No one else knew the depths of my anxiety, except for the choir members with whom I shared my story over dinner. I talked about how silly I sometimes felt, constrained after all these years by something that happened to me as a very young girl. I confessed, with a sheepish smile, that after hearing them sing in the JFK terminal, I’d written “Sing onstage with the Harlem Gospel choir” at the very top of my bucket list.
I sat with the workshop buddies, felt an old stirring as I watched them perform in concert. I think, in hindsight, that it was the warmup for the magic that followed.
After an intermission, the lead singer stood at center stage, shielding her eyes from the glare of the spotlight. “Where’s Melodye?” Kiaama Hudson asked. I pivoted in my seat, scanned the auditorium. There were hundreds of people in the audience–surely, she was looking for someone else?
But no. Eyes twinkling, Kiaama fixed her gaze on me. “Come on, girl,” she said, as she waved me toward the stage.

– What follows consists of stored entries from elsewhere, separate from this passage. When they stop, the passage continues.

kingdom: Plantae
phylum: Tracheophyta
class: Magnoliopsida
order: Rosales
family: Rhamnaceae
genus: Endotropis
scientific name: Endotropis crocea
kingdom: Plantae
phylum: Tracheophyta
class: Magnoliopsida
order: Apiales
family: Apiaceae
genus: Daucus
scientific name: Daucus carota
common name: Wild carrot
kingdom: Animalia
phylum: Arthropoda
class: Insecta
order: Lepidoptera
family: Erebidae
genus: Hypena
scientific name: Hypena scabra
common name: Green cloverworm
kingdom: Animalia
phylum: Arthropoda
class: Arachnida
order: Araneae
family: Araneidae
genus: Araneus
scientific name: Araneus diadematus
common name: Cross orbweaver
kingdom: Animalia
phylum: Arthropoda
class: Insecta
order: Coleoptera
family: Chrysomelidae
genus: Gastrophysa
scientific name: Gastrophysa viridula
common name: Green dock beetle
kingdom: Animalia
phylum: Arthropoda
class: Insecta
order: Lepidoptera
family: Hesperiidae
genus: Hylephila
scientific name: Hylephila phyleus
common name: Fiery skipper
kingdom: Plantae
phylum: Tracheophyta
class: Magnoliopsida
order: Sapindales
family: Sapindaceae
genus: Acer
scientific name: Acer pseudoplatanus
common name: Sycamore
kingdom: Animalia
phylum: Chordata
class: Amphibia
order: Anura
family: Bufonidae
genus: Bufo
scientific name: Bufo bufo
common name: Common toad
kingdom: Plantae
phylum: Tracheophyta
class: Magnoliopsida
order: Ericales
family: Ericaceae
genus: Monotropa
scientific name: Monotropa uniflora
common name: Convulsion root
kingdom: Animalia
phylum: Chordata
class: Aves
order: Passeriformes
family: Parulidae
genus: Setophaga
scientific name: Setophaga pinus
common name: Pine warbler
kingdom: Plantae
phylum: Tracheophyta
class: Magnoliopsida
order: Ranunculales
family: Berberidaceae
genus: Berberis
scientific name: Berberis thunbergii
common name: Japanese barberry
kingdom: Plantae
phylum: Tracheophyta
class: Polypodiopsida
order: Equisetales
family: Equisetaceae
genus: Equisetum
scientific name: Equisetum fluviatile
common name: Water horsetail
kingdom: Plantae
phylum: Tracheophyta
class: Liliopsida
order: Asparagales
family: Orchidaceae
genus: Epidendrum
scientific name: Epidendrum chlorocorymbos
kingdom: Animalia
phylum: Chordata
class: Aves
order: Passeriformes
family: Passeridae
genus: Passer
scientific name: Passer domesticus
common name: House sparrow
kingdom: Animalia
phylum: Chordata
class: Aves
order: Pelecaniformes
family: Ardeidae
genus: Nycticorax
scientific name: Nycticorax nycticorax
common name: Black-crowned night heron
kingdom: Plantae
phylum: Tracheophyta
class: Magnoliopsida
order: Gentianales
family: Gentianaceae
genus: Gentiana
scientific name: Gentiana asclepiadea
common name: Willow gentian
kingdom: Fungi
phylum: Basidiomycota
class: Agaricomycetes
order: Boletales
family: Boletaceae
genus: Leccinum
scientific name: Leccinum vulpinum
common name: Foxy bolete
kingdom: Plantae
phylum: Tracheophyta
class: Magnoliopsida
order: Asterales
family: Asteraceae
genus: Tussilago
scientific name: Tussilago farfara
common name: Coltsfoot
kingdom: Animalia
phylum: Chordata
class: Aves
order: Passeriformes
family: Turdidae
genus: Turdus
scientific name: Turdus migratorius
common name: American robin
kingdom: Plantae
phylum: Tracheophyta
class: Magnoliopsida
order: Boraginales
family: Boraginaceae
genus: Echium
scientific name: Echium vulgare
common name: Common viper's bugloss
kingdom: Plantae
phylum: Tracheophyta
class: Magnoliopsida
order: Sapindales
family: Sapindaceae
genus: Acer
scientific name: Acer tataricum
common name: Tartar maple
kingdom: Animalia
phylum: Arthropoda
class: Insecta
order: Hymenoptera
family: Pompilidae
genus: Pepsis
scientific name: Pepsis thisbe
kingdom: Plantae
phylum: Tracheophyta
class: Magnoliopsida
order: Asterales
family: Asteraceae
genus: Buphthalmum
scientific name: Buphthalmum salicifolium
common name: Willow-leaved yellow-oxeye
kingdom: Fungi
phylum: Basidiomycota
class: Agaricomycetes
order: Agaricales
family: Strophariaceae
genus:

I slow-walked to the front of the auditorium, felt everyone’s eyes on me as I climbed the platform stairs.
She took my hand in hers, and led me toward the microphone. “This is on your bucket list, am I right?” she asked me. “Singing with us onstage?”
I nodded, at once petrified and excited. It’d been a long time coming, but change was gonna come.
Kiaama stood tall and proud at the microphone: chin lifted.
I straightened my shoulders, took several deep breaths.
We sang a few practice riffs. My voice was tentative; hers was rich, full, and sweet.
But when she laced her fingers in mine, I felt a familiar stirring.
Kiama radiated love from the depths of her being, and Oh, Happy Day, I was standing next to her, letting my little light shine.
Kiaama Hudson. Image via Village Voice
When the final grace note dissolved into silence, Kiaasha said, right there in front of God and everybody, “We’ve been friends for a while now. But you know…once you’ve sung with our choir, we’re no longer just friends. We’re family, for life.”
The choir surrounded me–a group hug that felt like sunshine, and sparkly effervescence. It was one of the most authentic expressions of acceptance that I’ve ever experienced, with reverberations in the rest of my life that I’d be hard-pressed to explain.
“Sing from your heart,” HGC manager Anne Bailey told us in the workshop, earlier that day.
Which, of course, is where I found my voice, hidden all this time under layers of protection. I’m setting it free again, slowly but surely, now that the lock is finally broken.
(*Updated to include my workshop experience and my mother’s actual words.)